Wednesday, September 29, 2004
Foreseeable Complications

Following on from a conversation I was having earlier tonight over a late-night breakfast of bacon and eggs, I feel the need to express my intense anxiety over the coming election. This thing I most fear -- the eventuality that most tend to make my jaw clench with worry -- is not that Bush smoothly wins re-election. That would suck, of course; that would be, in my not-so-humble opinion, a terrible thing for this country. But I do think that there's a worse possibility: an inconclusive election.

A really close vote would be a disaster, if only because of the chaos that would surely follow. From my vantage point in London in 2000, the Florida debacle made it seem as though my country had gone mad; I cannot imagine what I could make of a situation in which there were multiple Floridas, each one carrying its own potential for manipulation and confusion. And it's not the confusion itself that I fear, it's what it all means for the society in which I live.

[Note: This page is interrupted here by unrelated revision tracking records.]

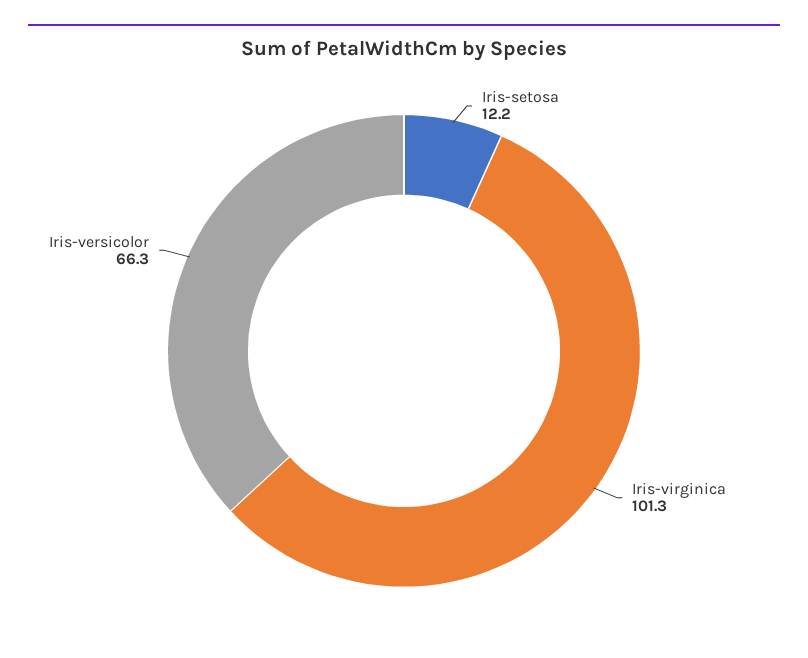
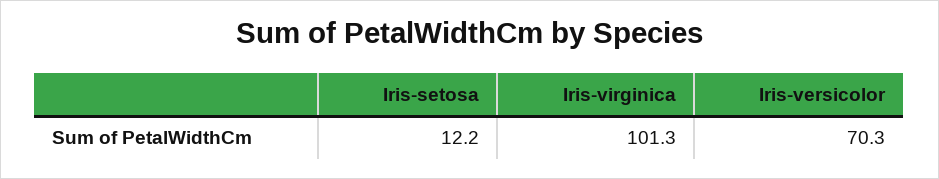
  {
    "Iris-setosa": 12.2,
    "Iris-virginica": 101.3,
-   "Iris-versicolor": 66.3
+   "Iris-versicolor": 70.3
  }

You have to understand, those of us who voted for Gore feel very strongly that whatever happened, it was handled badly. Things were skipped over, steps were overlooked; the reason we are unsettled about the 2000 election, and Florida in particular, is because nobody seems to really understand what went wrong, and for many of us, that means something happened that shouldn't have. In one way or another, the process was compromised.

And if that happens again? Once seemed freakish; if it happens twice, doesn't that mean that it's because something has fundamentally changed in the electoral process? And if that process has changed, how can we trust it to see that the right person is handed power?

Others have expressed this angst better than I can, of course:
Gore and his team knew that the Republicans would fight with everything they had, but they still maintained some faith in the legal system to require basic fairness in something this important. And, even the most cynical of us thought that the egos of the Supreme Court justices would never allow them to make a purely partisan decision because history would remember them as whores.

If I had any political idealism left it died on the day that Antonin Scalia stopped judges from counting votes in Florida.

This article shows that fix was in from the beginning. Had Gore audaciously requested a statewide recount he would have been accused of not following the strict laws that required him to show problems in each precinct. It was always headed to the Supremes and once they took the case, the interviews with the Supreme court clerks show that there was never any question about who would win. It was always a decision in search of a rationale.

If Jeffrey Rosen is correct and dozens of lawsuits await filing in close races out there, all based on this ill-considered opinion, then we are likely to see a repeat. After all, the same five vote majority still sits on the court today. And like all the others who voted for this irresponsible, unqualified, incompetent boob in 2000, they are not likely to admit their mistake and vote otherwise this time out.

This time, we must operate on that assumption and prepare for a knife fight --- in the courts and in the realm of public opinion. There are no rules other than winning.

Go read the whole piece, it's very... interesting. In a scary way.

I think November 2 is gonna be a long, loooooong night.